HOME Homily Archives - Year C Seventh Sunday of Easter, Year C

Seventh Sunday of Easter, Year C
Homily. Readings: Acts 7:55-60; Psalm 97; Revelation 22:12-14, 16-17, 20; John 17:20-26.


White Stole and Gospel
Readings: Acts 7:55-60; Psalm 97; Revelation 22:12-14, 16-17, 20; John 17:20-26

Recognizing Christ as united to the Father gives us the hope and strength to persevere in the faith. This recognition founds the unity of his followers (Gospel) and strengthens the persecuted (First Reading). All lives eventually encounter Christ, the Alpha and Omega (Second Reading).

Following Christ doesn´t shield a disciple from troubles, as the protomartyr Stephen discovered (First Reading). Yet the realization that Christ is truly the Son of God, seated next to the Father (First Reading), gives us the assurance and the courage that our sacrifices are not in vain.

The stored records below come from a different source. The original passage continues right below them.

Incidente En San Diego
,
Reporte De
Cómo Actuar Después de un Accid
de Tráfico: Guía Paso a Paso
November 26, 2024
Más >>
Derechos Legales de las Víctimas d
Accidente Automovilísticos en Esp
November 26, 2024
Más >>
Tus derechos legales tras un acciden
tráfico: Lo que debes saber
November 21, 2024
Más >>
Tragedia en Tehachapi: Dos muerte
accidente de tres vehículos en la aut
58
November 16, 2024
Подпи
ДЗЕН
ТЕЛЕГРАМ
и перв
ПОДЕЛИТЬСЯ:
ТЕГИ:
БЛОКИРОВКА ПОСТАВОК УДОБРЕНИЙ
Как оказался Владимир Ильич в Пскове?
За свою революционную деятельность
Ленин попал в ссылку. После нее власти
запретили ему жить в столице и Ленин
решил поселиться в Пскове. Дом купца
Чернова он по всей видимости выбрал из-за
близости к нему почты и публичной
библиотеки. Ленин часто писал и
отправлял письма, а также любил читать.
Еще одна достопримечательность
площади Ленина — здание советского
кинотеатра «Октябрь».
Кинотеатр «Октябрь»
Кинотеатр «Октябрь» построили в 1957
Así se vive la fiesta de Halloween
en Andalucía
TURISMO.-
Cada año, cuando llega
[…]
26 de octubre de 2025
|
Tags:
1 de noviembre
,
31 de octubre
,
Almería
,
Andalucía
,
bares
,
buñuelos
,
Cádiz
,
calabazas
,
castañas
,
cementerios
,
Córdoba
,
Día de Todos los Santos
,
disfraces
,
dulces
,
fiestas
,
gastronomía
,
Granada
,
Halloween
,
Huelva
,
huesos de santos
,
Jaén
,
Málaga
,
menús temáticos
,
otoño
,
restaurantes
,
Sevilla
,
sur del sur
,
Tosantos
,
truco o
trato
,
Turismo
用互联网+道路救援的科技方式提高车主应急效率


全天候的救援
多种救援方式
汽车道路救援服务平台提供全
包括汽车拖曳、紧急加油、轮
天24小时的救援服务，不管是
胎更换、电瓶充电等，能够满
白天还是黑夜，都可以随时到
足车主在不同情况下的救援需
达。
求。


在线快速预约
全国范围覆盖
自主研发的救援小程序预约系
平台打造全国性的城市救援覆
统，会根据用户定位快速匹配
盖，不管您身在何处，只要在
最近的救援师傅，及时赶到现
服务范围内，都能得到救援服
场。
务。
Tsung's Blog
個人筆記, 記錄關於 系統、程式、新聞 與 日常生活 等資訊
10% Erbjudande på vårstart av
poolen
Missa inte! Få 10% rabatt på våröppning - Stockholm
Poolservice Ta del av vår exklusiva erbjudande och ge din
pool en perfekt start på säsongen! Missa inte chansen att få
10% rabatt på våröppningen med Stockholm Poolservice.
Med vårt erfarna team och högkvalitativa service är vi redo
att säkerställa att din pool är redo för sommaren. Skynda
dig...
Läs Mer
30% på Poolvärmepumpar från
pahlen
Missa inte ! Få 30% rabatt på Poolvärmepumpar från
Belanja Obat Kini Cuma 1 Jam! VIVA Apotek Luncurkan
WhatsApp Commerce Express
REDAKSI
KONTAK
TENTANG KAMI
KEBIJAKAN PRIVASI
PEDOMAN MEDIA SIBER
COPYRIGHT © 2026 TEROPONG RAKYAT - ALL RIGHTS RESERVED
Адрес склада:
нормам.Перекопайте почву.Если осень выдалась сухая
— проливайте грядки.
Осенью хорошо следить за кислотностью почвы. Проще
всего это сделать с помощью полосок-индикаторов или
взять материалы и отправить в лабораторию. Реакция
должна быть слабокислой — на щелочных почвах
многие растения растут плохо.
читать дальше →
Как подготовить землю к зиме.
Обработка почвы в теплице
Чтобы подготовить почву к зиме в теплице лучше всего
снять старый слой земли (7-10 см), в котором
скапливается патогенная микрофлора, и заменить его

Indeed, Christ is the start and finish of every life (Second Reading). It is through him that we, like all creation, came into being. And it is Christ whom we will face at Judgment Day to give an account of our lives. Christ, who underwent his passion and death in obedience to the Father´s will, hence has more than earned the right to stand in judgment of us. But through the shedding of his precious blood, he has equipped us to undergo any temptation, any persecution, and remain faithful to him, just as Stephen did.

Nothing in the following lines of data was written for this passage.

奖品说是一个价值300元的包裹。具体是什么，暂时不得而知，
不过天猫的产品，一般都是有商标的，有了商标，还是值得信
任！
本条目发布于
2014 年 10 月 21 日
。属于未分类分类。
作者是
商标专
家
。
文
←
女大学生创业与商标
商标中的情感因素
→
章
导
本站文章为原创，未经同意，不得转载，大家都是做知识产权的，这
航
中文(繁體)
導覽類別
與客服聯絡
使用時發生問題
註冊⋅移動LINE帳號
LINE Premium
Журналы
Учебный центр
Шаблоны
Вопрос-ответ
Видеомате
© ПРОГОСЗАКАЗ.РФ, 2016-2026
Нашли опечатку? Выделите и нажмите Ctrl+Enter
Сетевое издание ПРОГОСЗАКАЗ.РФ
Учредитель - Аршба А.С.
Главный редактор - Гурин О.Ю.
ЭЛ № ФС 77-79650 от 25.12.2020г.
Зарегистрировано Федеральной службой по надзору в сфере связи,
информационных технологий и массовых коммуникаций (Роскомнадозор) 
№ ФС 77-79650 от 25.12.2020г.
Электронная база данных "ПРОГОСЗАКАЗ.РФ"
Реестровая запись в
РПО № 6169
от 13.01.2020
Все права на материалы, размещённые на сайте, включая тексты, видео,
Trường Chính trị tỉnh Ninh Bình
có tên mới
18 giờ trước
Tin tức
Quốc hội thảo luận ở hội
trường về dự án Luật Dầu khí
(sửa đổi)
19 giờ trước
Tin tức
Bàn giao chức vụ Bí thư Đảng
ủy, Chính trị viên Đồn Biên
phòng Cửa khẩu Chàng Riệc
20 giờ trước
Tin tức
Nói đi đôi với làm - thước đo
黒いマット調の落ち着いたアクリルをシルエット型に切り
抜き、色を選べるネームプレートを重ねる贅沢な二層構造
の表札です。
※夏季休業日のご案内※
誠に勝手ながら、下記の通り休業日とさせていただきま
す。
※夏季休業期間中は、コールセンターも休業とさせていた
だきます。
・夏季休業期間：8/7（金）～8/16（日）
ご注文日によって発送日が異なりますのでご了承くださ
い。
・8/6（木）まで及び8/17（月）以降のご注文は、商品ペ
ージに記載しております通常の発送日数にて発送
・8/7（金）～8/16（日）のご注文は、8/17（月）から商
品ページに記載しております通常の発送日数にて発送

"Behold, I am coming soon." More than hyperbole, this passage from the Book of Revelation drives home the realization that life is short, barely the blink of an eye compared to eternity (Second Reading). Whether we live 20, 60 or 100 years, that span will pass quickly; soon we go to Our Lord. The model that Christ gives us on the eve of his own death, as reflected in his priestly prayer at the Last Supper (Gospel), shows us a man serene, charitable and intimately united to his Father. Union with the divine gives Stephen that same kind of serenity. Those of the world "covered their ears" at the mention of the Gospel message, but those of us who listen to Christ will find solace.

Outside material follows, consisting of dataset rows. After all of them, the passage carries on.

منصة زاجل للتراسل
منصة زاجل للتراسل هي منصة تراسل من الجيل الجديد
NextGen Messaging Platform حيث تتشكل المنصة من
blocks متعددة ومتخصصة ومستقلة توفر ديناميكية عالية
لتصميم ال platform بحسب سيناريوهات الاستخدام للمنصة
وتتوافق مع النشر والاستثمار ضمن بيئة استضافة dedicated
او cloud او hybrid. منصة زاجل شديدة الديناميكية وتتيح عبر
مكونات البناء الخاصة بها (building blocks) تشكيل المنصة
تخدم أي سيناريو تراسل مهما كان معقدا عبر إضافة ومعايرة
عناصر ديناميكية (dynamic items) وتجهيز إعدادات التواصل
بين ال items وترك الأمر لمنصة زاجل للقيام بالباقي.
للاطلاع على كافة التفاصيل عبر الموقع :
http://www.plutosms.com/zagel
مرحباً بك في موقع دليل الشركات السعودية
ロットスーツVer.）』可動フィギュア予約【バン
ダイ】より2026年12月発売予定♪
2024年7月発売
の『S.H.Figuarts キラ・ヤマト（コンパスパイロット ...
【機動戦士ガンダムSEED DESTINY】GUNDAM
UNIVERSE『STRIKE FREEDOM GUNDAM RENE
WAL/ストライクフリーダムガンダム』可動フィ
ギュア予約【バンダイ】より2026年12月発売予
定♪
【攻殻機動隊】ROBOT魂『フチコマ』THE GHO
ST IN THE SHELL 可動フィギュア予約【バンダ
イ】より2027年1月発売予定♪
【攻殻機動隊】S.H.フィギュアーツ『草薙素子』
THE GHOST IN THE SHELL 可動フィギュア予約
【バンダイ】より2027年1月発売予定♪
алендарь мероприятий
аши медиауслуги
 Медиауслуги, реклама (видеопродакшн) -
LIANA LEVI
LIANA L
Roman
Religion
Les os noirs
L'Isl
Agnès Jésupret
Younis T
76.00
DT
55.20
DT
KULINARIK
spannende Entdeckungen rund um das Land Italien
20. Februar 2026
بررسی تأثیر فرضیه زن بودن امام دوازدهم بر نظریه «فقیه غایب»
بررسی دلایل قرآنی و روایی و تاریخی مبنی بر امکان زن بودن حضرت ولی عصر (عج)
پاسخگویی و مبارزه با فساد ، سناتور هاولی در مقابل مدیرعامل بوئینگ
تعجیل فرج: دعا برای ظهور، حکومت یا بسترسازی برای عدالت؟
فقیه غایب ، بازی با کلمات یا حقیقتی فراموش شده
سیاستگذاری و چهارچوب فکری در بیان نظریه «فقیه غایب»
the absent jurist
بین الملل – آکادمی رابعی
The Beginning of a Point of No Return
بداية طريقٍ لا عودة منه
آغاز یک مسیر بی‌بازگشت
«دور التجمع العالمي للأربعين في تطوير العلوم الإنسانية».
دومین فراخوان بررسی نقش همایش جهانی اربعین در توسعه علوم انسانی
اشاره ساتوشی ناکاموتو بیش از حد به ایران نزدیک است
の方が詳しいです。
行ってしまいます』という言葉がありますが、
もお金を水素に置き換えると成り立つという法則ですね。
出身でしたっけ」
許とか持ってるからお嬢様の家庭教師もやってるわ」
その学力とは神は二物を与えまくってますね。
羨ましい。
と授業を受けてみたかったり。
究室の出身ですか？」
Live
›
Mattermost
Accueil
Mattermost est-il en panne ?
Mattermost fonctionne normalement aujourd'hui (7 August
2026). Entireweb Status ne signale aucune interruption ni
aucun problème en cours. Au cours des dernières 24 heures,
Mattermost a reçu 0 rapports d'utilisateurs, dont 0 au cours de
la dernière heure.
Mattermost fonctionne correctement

The glory that Christ showed to his Father is reflected in a special way by the unity that his followers live among themselves (Gospel). Integration into the Mystical Body of Christ, the Church, robs us of nothing. Rather, it brings us to perfection, purifying our motives, channeling our talents and energy, and bracing us to deal with the antagonism of the world. Persecution for the sake of Christ enables us to wash our robes (Second Reading) in the blood of his sacrifice and makes us eligible to enter a heavenly reward. Persecution for Christ´s sake should be a source of joy, not sorrow. The scandal of the cross has its detractions in every age, beginning with Good Friday _ "Let him come down from the cross now, and we will believe in him" (Matthew 27:42).

Catechesis: From the flight into Egypt, to the cross on Calvary, Christ´s life was lived under the sign of persecution. His own share it with him (CCC 530). Before his second coming, the Church must pass through a final trial that will shake the faith of many (CCC 675). Great trials perfect the Church, and through her the world (CCC 769).

Witnessing to the faith. The Christian vocation demands personal testimony. Christ without the cross is a myth. Christians without persecution is a myth. Do we stand up at work for our faith? Do we stand up among our neighbors? Or do we give in to human respect?

The pain principle. Avoiding pain and persecution should not be the goal of the Christian´s life. When accepted for Christ´s sake, they are indispensable means for growth in the faith and in holiness. To live is to suffer. Do we offer up the pains and slights of daily life for Christ? Do we accept our crosses with love and offer them back to God for the salvation of souls, especially those of our loved ones?

Suffering with joy. Everyone suffers. What is different for a Christian is that he sees it as a way to share in Christ´s suffering. Hence, suffering can, paradoxically, be a source of joy for one who believes. Do we embrace the crosses of daily life with joy? Do we see them as tools for sanctity _ ours and the souls we pray for?